Showing posts with label Rural Communication. Show all posts
Showing posts with label Rural Communication. Show all posts

May 6, 2014

Rural Awareness Campaign

Communication for development (C4D) in rural areas employs the same tools as MNCs but serves different purposes. Rural Communication campaign for awarding people by NGO/Government has to put forward facts before target audiences to appraise them with the Government scheme or value of Sanitation, Education, Health, Gender, and Public Rights. The use of ICT like government department websites in distributing information is limited to English rather than the local language. Searching and cutting parts of data from the website is not easy for villagers using telephone-based connectivity.

Mid-media activities such as street plays, mobile vans, screening of video films, and even Puppet shows are used as a medium of communication in rural areas. Hoarding, Wall paintings & danglers in the local vernacular language also form an important part of the marketing communication strategies. They come at a low cost and the visibility is high, and so is the stickiness. Booklets, Pamphlets, and newsletters can be used in states with high literacy rates like Kerala. Social media such as Community Radio can be beneficial and accelerate the awareness of people.
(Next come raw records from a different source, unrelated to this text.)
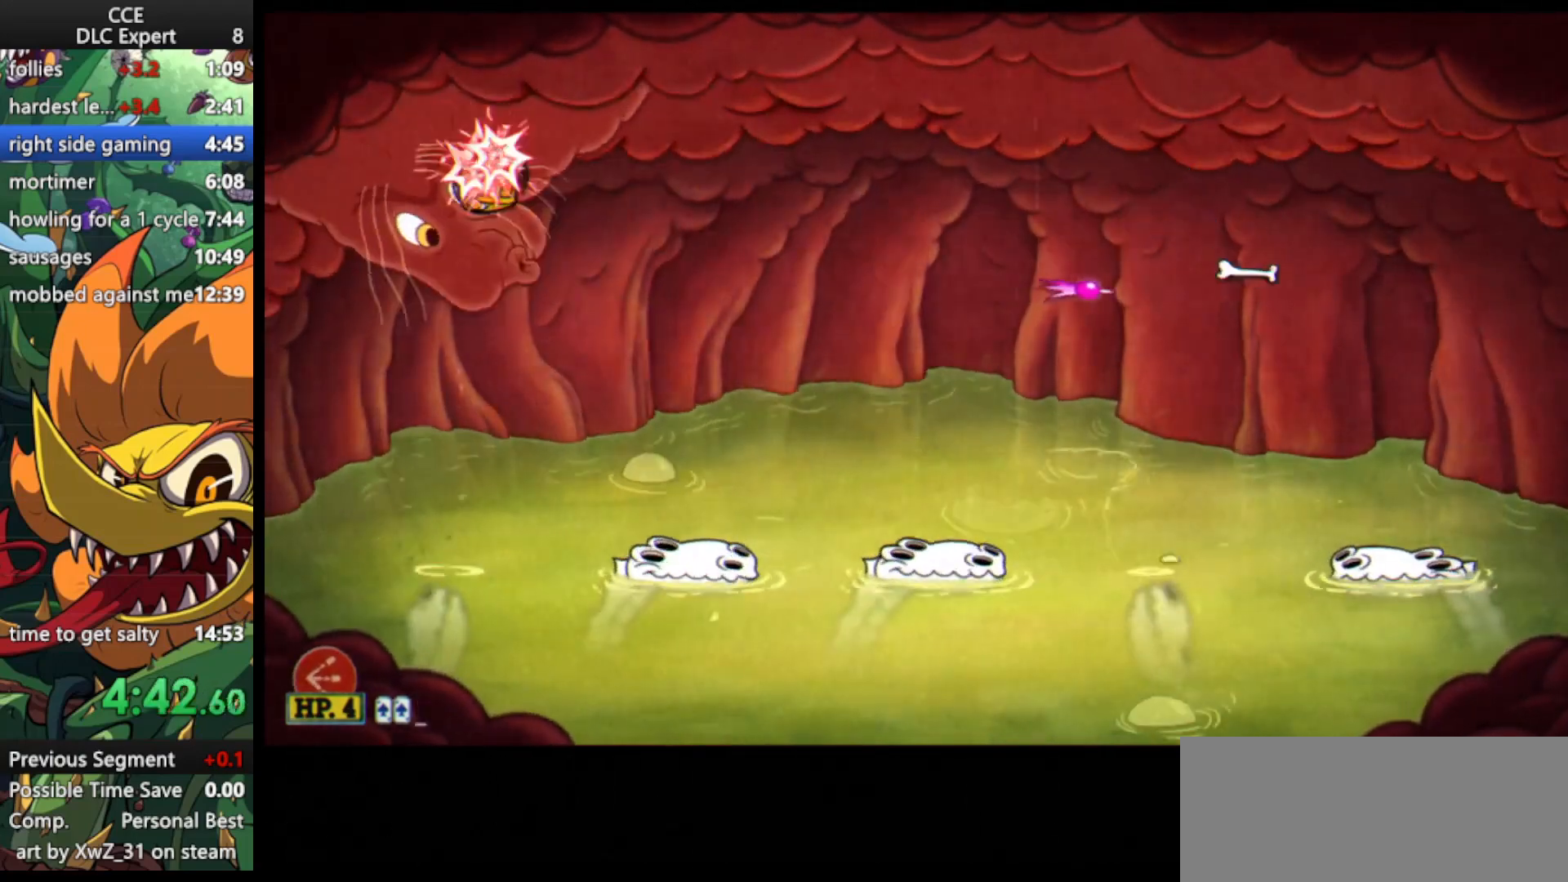
{"keys": ["shoot", "up"], "events": [[333, "right", "down"], [467, "right", "up"]]}
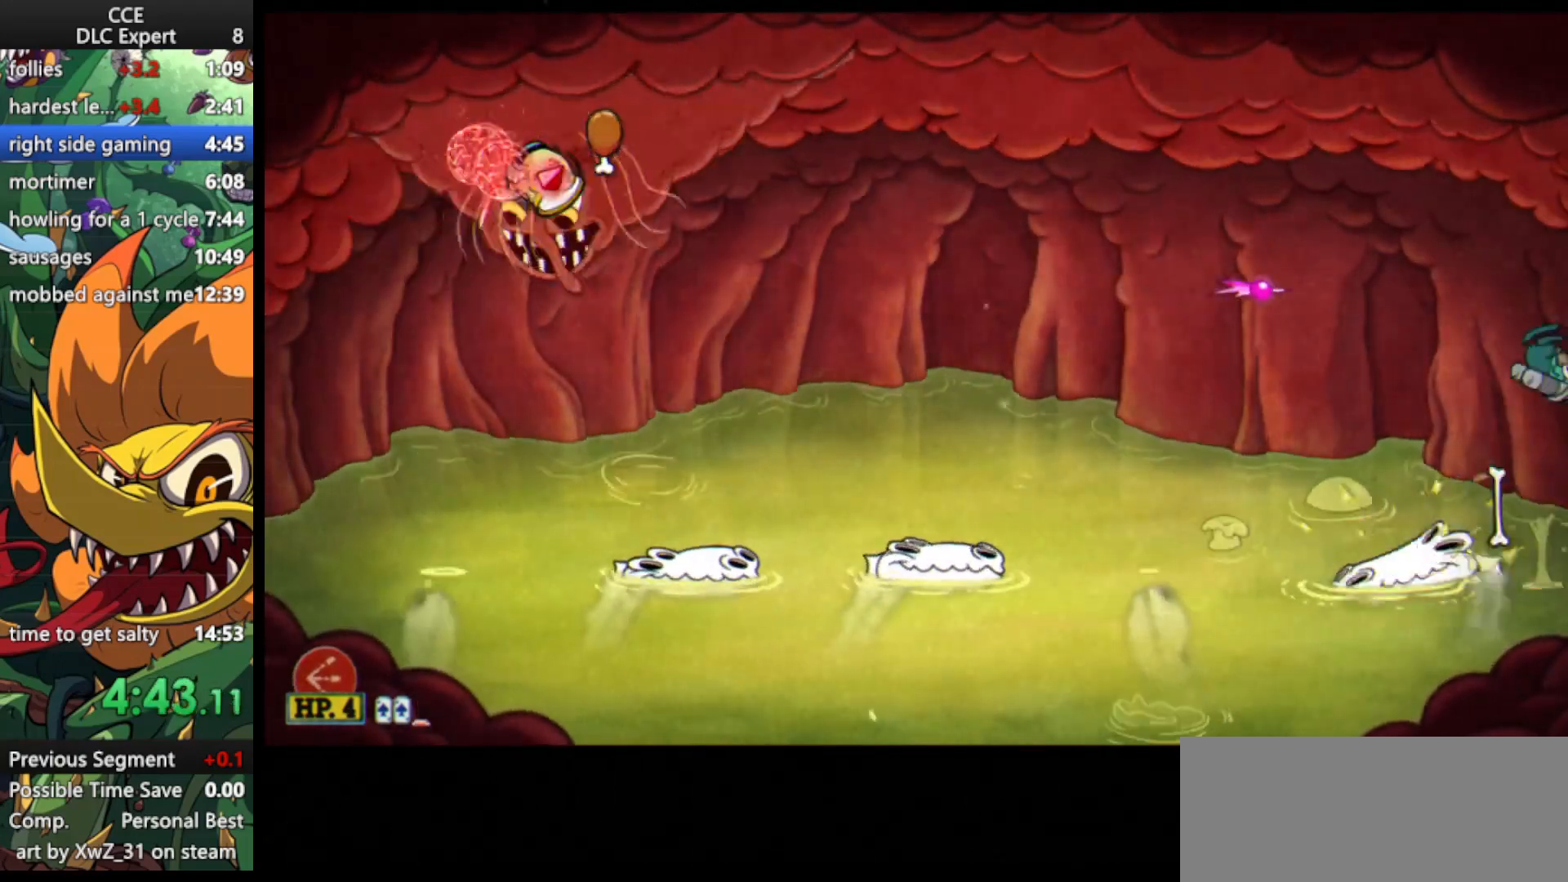
{"keys": ["right", "shoot", "up"], "events": [[233, "right", "down"]]}
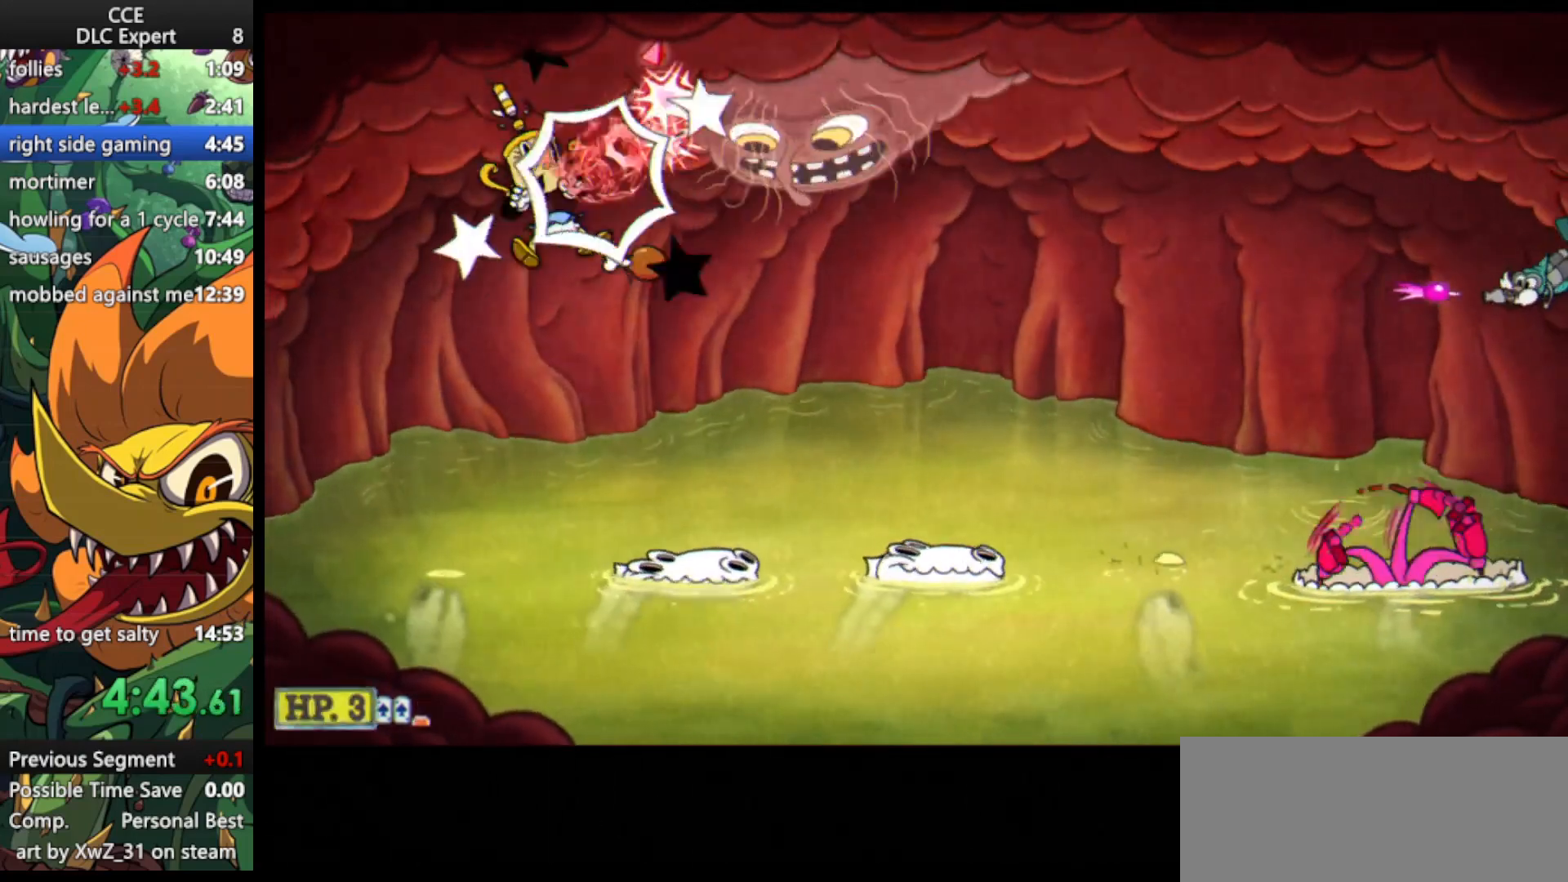
{"keys": ["jump", "right", "shoot", "up"], "events": [[367, "jump", "down"]]}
Community halls, Anganwadi centers, Health sub-centers, Schools, Bus-stops, Tea-stalls, dhabas, Dharamsalas (public rest-houses), and Private houses(with permission)are the centers for the campaign.

Motivational messages in Rural Odisha (Renga Village, Koraput District)

Sensitisation Program on NRLM at Bibhutia Village, Surada Block, Ganjam District.


'Ghanta Mrudunga' is the form of art used here for the Information, education, and communication (IEC) campaign. This type of event is helpful in channelizing the information on NRLM through street play sessions. Partner agency has developed IEC material for creating awareness among the public as well as the targeted communities. This event has its drawback. It was organized in interior hamlet but no emphasis was given on the convenient time of women or daily wage laborers etc. The notable absence of the target group in accessing the information on the importance of livelihood shows the approach of the government machinery. I was only monitoring the campaign as it unfolds. The low turnout was a professional failure.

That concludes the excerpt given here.